Beautiful Eau de Toilette (Estée Lauder)

I never liked the ad campaigns for Beautiful. They tend to feature brides and grooms and flower girls, their Photoshopped faces illuminated by heavenly sunbeams streaming through lace curtains. For some reason, this green floral from 1986 is pegged by its creators as a "wedding floral", a dubious call made before anyone else can make that determination for themselves. That's unfortunate, because when I think of wedding florals, I think of unwearably-synthetic white floral bouquets, indoles piled a mile high, with the requisite screechiness and rubbery drydowns - the original Sung, for example. There's this western idea that a bride must wear floral bouquets, mostly of tuberose, rose, jasmine, and ylang, lest her maidenhood be sullied by (gasp!) - harsh citrus, masculine woods, prostitute-grade ethyl maltol - all before the cad-in-waiting can get his mitts on her. It would be refreshing to read that a girl wore Bois du Portugal or Giorgio, or some trashy boudoir water to her wedding, instead of all that frilly-frop crap. Perhaps she'll wear something like that to mine, whenever that is.

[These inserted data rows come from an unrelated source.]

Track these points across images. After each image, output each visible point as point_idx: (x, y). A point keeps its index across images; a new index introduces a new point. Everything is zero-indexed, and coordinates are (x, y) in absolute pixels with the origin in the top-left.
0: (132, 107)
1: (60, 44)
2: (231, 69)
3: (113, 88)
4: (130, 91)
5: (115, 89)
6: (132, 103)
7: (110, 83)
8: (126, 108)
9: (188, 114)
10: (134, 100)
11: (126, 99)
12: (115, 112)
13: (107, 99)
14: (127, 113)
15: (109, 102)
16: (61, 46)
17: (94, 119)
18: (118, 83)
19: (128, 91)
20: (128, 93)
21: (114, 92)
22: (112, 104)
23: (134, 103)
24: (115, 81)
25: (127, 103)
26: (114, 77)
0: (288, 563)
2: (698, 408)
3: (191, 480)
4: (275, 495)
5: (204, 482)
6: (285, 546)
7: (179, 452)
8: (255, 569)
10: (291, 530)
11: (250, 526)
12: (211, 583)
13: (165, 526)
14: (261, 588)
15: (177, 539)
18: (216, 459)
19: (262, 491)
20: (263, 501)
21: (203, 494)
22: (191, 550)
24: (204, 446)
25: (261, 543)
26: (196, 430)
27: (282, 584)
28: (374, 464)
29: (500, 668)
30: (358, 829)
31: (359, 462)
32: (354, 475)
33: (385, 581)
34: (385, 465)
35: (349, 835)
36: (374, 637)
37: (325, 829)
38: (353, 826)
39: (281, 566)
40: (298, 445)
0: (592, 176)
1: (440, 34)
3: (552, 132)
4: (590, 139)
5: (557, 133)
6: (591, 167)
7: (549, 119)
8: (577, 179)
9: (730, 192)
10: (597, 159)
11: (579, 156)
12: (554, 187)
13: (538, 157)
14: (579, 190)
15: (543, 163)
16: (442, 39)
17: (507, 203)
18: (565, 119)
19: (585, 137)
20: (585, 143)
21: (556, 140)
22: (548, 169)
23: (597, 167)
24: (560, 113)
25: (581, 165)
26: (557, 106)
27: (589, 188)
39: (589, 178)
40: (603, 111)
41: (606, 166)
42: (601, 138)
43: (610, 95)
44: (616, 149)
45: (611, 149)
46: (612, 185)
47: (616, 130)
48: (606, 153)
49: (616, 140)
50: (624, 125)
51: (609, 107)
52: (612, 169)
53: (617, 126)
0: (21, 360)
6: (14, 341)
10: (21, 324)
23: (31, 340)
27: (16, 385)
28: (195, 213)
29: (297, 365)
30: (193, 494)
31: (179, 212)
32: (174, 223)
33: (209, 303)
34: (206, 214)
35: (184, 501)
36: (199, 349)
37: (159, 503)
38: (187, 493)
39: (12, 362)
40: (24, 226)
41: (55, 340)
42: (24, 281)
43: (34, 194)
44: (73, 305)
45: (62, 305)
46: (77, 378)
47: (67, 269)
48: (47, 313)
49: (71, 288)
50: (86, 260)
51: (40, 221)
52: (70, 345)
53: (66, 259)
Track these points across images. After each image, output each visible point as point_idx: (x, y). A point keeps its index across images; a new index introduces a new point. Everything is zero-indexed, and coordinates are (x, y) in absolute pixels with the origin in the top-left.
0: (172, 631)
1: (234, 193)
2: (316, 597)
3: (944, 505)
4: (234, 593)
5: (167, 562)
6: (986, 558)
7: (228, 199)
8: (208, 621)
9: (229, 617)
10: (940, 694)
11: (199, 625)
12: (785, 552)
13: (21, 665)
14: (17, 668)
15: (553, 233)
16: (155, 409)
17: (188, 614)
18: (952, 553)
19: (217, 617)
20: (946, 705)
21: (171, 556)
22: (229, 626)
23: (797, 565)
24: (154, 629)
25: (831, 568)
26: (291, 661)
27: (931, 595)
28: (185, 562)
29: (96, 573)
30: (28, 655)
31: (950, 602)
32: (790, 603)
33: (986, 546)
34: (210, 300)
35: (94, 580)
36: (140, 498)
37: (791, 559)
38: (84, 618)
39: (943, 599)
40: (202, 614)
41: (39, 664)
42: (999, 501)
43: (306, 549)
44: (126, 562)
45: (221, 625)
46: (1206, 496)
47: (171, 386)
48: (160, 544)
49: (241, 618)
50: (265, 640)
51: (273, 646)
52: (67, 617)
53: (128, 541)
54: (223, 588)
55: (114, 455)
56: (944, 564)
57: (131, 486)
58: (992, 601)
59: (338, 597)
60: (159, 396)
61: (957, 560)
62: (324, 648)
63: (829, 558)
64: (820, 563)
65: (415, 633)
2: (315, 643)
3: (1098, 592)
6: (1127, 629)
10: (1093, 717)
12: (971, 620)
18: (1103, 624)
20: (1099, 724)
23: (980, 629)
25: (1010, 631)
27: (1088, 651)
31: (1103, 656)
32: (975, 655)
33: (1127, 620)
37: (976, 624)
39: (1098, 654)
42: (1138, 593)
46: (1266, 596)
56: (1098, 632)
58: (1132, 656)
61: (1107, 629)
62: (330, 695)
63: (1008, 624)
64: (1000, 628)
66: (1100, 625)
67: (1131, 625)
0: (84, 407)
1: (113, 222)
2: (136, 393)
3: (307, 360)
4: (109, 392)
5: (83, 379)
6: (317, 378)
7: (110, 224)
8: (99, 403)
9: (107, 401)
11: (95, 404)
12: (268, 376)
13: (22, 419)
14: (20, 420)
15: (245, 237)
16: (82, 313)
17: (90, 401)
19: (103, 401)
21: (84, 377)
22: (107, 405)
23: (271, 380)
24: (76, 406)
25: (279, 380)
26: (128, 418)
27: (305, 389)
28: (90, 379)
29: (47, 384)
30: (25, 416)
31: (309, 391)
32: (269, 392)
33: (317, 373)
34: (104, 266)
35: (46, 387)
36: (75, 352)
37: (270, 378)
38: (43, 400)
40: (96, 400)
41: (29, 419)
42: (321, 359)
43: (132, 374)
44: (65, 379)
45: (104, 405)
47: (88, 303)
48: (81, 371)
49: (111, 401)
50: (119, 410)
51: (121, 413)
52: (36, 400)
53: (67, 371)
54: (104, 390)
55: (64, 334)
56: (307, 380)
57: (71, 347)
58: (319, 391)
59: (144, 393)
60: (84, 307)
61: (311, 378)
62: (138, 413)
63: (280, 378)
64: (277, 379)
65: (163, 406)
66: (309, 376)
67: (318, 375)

Beautiful's aroma chemicals are nicely blended in an abstract interpretation of potted greenery. As it dries down, the headiness of its white-floral intro subsides a bit, and a cool shimmer of muguet and orange blossom emerges, exuding decidedly greener airs. I enjoy the heart stage the most, as it's the greenest part. Eventually a gentle sandalwood and vetiver base asserts itself, and supports Beautiful's rich sweetness with load-bearing authority. The sandalwood is some sort of reconstruction, perhaps using Ambroxan, but it's hard to tell with all the residual floral notes. True to Lauder form, this one exhibits the wonders of a synthetic green-floral done right, but it does feel rather stodgy. Ladies, it's certainly okay to wear this on the big day, but only because weddings are about love and commitment, two serious topics that aren't fully addressed by the sexy-trashy attitudes of Paris and LouLou. For a shotgun wedding, I'd go with those two instead. Hey, if you HAVE to get hitched, you might as well have fun consummating it. Beautiful is many things, but fun it ain't.